Passage →
========================
I need to write $4-3i$ in the form of $e^z$ with $z=x+yi$. Important is that it shouldn't be like $z=\ln(\cdot)$. The exercise demands this. The problem is that I do not know how to evade the $\ln()$ form.
I've only managed to do this: $|4-3i|= 5$. $\text{Arg}(4-3i) = \tan^{-1}(-3/4)$.
So $e^x=5 \hspace{10mm} e^y = \tan^{-1}(-3/4)$
$x=\ln(5) \hspace{10mm} y=\ln(-3/4)$
Anyone have any idea how to evade the $\ln(\cdot)$?
========================
Dataset entries →
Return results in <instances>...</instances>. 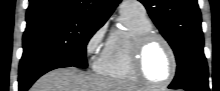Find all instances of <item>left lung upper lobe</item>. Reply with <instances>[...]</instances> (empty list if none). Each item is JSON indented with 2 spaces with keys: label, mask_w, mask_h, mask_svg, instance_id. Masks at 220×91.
I'll list each match as a JSON object with an SVG mask.
<instances>
[{
  "label": "left lung upper lobe",
  "mask_w": 220,
  "mask_h": 91,
  "mask_svg": "<svg viewBox=\"0 0 220 91\" xmlns=\"http://www.w3.org/2000/svg\"><path fill=\"white\" fill-rule=\"evenodd\" d=\"M163 37L172 47L177 72L170 86L208 87L203 52L201 13L197 0H140Z\"/></svg>",
  "instance_id": "1"
}]
</instances>
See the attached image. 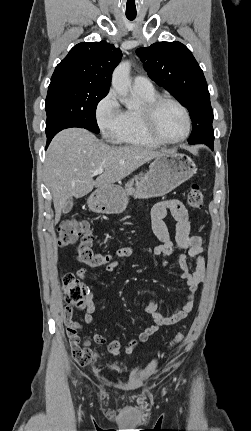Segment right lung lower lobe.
Here are the masks:
<instances>
[{"label":"right lung lower lobe","mask_w":251,"mask_h":431,"mask_svg":"<svg viewBox=\"0 0 251 431\" xmlns=\"http://www.w3.org/2000/svg\"><path fill=\"white\" fill-rule=\"evenodd\" d=\"M59 131H55L49 134H46L47 136V145L46 148L48 147L49 143L51 142L52 138L58 133Z\"/></svg>","instance_id":"obj_1"}]
</instances>
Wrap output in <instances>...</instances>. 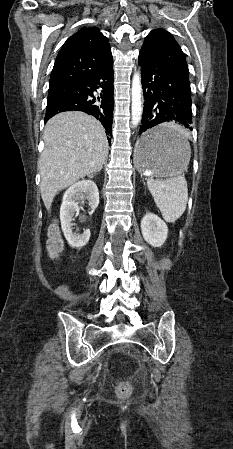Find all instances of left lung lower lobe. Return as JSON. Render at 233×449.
I'll list each match as a JSON object with an SVG mask.
<instances>
[{
  "label": "left lung lower lobe",
  "instance_id": "left-lung-lower-lobe-1",
  "mask_svg": "<svg viewBox=\"0 0 233 449\" xmlns=\"http://www.w3.org/2000/svg\"><path fill=\"white\" fill-rule=\"evenodd\" d=\"M144 110L139 134L144 152L171 148L181 144L175 134H152L150 129L160 123L174 121L189 129L192 124L189 77L161 62L144 49L140 50Z\"/></svg>",
  "mask_w": 233,
  "mask_h": 449
}]
</instances>
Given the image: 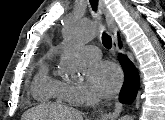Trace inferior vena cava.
Segmentation results:
<instances>
[{"instance_id": "1", "label": "inferior vena cava", "mask_w": 165, "mask_h": 120, "mask_svg": "<svg viewBox=\"0 0 165 120\" xmlns=\"http://www.w3.org/2000/svg\"><path fill=\"white\" fill-rule=\"evenodd\" d=\"M97 102H98V100H97L96 97L90 96L89 99H88V101H87V105H88V106H89V105H94V104L97 103Z\"/></svg>"}]
</instances>
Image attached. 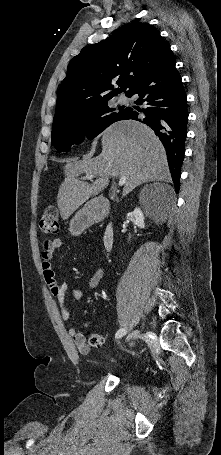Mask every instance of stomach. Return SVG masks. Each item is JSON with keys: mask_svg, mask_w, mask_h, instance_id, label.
<instances>
[{"mask_svg": "<svg viewBox=\"0 0 221 455\" xmlns=\"http://www.w3.org/2000/svg\"><path fill=\"white\" fill-rule=\"evenodd\" d=\"M98 205L99 200H92L76 212L69 223V231L72 235H80L87 227L99 219L101 209Z\"/></svg>", "mask_w": 221, "mask_h": 455, "instance_id": "obj_1", "label": "stomach"}]
</instances>
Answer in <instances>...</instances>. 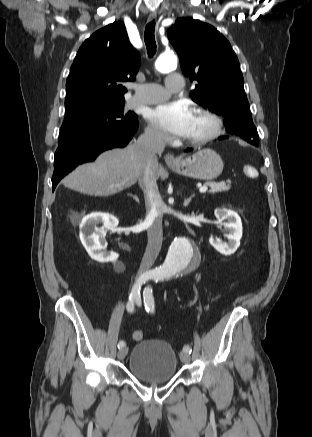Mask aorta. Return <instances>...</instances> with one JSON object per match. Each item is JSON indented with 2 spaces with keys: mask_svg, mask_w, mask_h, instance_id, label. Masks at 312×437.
<instances>
[{
  "mask_svg": "<svg viewBox=\"0 0 312 437\" xmlns=\"http://www.w3.org/2000/svg\"><path fill=\"white\" fill-rule=\"evenodd\" d=\"M176 66L177 58L173 53H164L155 62L156 69L161 73H168ZM197 258L198 251L188 239L175 238L159 271L164 276H173L188 269Z\"/></svg>",
  "mask_w": 312,
  "mask_h": 437,
  "instance_id": "obj_1",
  "label": "aorta"
}]
</instances>
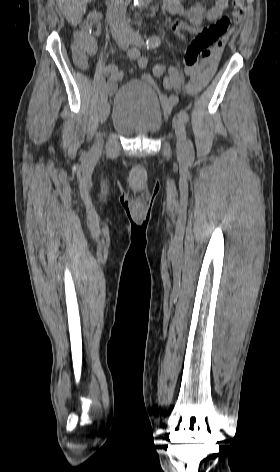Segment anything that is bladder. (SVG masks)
<instances>
[{
  "label": "bladder",
  "mask_w": 280,
  "mask_h": 472,
  "mask_svg": "<svg viewBox=\"0 0 280 472\" xmlns=\"http://www.w3.org/2000/svg\"><path fill=\"white\" fill-rule=\"evenodd\" d=\"M112 126L126 136H154L164 122L161 102L146 82L133 80L122 85L114 95Z\"/></svg>",
  "instance_id": "obj_1"
}]
</instances>
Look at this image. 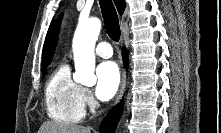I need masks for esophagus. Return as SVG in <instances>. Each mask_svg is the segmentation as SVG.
I'll return each mask as SVG.
<instances>
[{
	"instance_id": "1",
	"label": "esophagus",
	"mask_w": 221,
	"mask_h": 133,
	"mask_svg": "<svg viewBox=\"0 0 221 133\" xmlns=\"http://www.w3.org/2000/svg\"><path fill=\"white\" fill-rule=\"evenodd\" d=\"M125 86H126V73H125V71H123L122 82H121V85H120V89L117 93L114 105H116L120 101V99L122 98L124 90H125Z\"/></svg>"
}]
</instances>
========================
Task goal → Rewrite the forum post about expressing 4 − 3i as a power of e. Begin at the words "I need to write", stop after "evade the $\ln(\cdot)$?", and put "avoid" wherever "evade" appears.

Written reply →
I need to write $4-3i$ in the form of $e^z$ with $z=x+yi$. Important is that it shouldn't be like $z=\ln(\cdot)$. The exercise demands this. The problem is that I do not know how to avoid the $\ln()$ form.
I've only managed to do this: $|4-3i|= 5$. $\text{Arg}(4-3i) = \tan^{-1}(-3/4)$.
So $e^x=5 \hspace{10mm} e^y = \tan^{-1}(-3/4)$
$x=\ln(5) \hspace{10mm} y=\ln(-3/4)$
Anyone have any idea how to avoid the $\ln(\cdot)$?